• _PASSAGE TO READ_
□ □ □ □ □
Credit Score Study: Texas Faces Higher Rate Penalties, While California Saves More 

Credit Score vs. Mortgage Cost: How Long It Takes to Improve and How Much It Can Save, State by State, a comprehensive statewide credit score study published by AD Mortgage, shows how credit preparedness directly affects homebuying affordability nationwide.

The data shows that over the course of a 30-year loan, even small increases in a borrower’s FICO score can result in mortgage interest savings of tens of thousands of dollars. The financial impact of hitting the 760-credit score threshold varies greatly by region, even though it is the same nationwide for obtaining the most competitive mortgage rates.

The difference in savings between states with greater property prices and those where borrowers suffer steeper proportionate rate penalty is one of the most noteworthy findings. Over the course of a loan, consumers in California who raise their credit score to 760 can save about $42,753. Borrowers in Texas can save almost $26,881, but they will pay more than 10.7% of the total loan amount, which is one of the largest relative penalties for sub-760 scores.

Key Findings:

  • Borrowers nationwide can save between $10,000 and $46,000 in mortgage interest by improving their credit score to 760, depending on the state.
  • Hawaii, California, and Massachusetts rank among the states with the highest absolute dollar savings, driven largely by higher median home values.
□ □ □ □ □
(Labeling and segmentation records)
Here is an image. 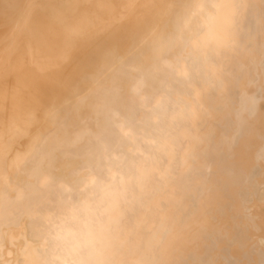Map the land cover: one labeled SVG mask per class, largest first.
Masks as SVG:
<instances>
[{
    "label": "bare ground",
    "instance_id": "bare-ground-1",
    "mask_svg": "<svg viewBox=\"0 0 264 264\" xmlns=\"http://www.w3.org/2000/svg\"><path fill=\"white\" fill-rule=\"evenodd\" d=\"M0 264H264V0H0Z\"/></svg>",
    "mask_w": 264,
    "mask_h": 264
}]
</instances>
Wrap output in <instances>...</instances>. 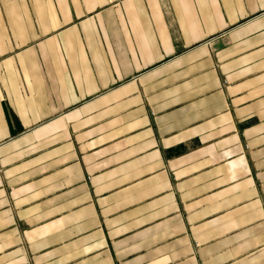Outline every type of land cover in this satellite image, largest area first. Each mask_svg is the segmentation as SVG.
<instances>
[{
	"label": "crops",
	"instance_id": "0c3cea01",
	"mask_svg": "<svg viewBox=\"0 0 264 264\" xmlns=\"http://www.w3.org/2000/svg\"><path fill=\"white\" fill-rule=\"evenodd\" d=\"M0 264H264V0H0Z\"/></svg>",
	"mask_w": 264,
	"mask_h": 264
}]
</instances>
□ □ □ □ □
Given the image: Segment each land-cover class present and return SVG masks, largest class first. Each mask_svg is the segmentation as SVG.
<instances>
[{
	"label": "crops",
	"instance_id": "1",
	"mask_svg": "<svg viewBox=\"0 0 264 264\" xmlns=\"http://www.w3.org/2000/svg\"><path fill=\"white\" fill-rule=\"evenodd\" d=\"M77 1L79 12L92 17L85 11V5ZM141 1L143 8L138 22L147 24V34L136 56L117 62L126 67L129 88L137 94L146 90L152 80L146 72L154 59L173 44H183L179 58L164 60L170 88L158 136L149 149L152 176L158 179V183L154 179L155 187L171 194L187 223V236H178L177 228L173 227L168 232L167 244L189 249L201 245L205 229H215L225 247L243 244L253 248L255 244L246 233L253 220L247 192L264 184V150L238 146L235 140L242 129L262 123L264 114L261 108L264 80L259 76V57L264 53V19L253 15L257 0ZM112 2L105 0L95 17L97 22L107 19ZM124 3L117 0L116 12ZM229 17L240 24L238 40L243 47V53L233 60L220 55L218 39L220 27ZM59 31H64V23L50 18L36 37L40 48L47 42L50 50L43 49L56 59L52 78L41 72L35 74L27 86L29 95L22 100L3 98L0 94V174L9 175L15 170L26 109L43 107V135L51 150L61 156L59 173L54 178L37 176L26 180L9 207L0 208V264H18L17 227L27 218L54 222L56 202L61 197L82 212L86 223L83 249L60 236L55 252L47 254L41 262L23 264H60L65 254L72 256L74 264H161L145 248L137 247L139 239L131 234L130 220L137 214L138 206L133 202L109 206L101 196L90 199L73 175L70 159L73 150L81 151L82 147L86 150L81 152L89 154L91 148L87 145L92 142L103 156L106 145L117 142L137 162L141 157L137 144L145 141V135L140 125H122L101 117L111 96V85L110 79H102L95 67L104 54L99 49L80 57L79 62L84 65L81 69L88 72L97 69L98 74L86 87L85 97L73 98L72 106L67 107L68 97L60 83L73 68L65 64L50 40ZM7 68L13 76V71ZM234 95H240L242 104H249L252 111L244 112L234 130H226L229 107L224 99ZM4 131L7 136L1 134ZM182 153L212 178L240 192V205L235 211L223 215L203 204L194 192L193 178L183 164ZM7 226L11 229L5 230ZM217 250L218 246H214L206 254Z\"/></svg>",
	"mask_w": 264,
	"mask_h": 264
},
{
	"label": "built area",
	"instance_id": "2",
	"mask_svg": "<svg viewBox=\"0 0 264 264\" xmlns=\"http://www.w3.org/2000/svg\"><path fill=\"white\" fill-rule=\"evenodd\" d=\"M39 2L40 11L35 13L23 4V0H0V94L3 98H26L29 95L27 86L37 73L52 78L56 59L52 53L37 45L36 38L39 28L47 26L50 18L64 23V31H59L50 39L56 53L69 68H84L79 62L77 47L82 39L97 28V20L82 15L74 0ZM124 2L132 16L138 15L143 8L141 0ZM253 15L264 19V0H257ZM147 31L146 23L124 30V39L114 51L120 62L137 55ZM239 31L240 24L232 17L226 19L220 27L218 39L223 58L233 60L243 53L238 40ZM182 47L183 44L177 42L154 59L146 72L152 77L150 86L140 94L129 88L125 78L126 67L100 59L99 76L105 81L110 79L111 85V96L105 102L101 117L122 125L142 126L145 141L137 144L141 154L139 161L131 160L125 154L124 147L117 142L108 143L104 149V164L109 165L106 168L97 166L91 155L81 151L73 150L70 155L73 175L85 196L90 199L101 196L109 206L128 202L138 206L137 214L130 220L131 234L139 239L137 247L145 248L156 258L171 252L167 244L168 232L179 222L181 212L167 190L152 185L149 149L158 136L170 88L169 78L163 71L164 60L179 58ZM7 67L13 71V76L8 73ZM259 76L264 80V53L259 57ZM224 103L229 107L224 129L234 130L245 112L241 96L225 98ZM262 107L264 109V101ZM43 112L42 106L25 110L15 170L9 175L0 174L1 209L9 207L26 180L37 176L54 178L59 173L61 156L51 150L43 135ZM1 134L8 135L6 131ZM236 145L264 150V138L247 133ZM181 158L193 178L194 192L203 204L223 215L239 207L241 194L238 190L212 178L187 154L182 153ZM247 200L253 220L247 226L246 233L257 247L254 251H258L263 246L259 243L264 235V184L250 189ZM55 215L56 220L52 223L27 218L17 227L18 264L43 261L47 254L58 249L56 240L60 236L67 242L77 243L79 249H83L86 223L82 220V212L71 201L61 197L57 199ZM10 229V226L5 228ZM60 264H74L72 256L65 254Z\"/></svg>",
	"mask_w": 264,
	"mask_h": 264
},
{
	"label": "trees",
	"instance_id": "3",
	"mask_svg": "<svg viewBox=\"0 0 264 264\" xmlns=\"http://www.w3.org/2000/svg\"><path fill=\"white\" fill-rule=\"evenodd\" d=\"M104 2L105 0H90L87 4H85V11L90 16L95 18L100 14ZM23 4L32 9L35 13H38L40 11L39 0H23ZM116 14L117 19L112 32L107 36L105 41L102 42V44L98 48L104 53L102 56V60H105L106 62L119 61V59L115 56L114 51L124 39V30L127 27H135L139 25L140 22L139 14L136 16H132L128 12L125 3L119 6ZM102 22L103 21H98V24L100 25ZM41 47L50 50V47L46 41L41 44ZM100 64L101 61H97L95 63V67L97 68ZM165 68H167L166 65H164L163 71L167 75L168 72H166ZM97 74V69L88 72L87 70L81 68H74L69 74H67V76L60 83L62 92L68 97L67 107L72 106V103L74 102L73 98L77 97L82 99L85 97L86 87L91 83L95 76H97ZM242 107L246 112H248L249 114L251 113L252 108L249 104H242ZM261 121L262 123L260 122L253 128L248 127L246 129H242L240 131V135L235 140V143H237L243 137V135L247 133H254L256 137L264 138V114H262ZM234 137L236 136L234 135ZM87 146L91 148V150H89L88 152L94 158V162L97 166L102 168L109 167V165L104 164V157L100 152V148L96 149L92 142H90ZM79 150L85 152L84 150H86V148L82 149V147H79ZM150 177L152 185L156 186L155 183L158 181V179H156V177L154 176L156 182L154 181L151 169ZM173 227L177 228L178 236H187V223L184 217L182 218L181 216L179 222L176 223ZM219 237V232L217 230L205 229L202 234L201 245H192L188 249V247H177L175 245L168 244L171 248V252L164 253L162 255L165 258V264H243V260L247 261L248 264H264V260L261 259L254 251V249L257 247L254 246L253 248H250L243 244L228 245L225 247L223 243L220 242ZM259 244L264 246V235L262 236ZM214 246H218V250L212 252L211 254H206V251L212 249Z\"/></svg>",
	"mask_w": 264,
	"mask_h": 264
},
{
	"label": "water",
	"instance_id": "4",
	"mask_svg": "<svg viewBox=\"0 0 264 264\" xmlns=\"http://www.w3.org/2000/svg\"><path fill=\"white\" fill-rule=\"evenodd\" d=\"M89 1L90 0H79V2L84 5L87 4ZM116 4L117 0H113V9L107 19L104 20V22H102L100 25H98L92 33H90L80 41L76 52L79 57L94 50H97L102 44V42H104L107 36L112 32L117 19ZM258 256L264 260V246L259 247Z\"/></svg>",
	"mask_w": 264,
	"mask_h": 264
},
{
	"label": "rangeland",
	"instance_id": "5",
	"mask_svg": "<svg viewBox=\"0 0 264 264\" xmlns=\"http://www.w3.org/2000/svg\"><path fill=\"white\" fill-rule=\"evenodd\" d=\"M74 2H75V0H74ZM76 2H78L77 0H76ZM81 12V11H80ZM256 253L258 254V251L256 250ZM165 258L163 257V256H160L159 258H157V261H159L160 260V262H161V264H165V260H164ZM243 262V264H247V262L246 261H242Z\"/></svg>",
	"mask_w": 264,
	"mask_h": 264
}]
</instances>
□ □ □ □ □
• _STATED PROBLEM_
Reproduce the credit score study word for word, from "The data shows" up to and including "for sub-760 scores.". The listing has no connection to the credit score study.

• _SOLUTION BELOW_
The data shows that over the course of a 30-year loan, even small increases in a borrower’s FICO score can result in mortgage interest savings of tens of thousands of dollars. The financial impact of hitting the 760-credit score threshold varies greatly by region, even though it is the same nationwide for obtaining the most competitive mortgage rates.

The difference in savings between states with greater property prices and those where borrowers suffer steeper proportionate rate penalty is one of the most noteworthy findings. Over the course of a loan, consumers in California who raise their credit score to 760 can save about $42,753. Borrowers in Texas can save almost $26,881, but they will pay more than 10.7% of the total loan amount, which is one of the largest relative penalties for sub-760 scores.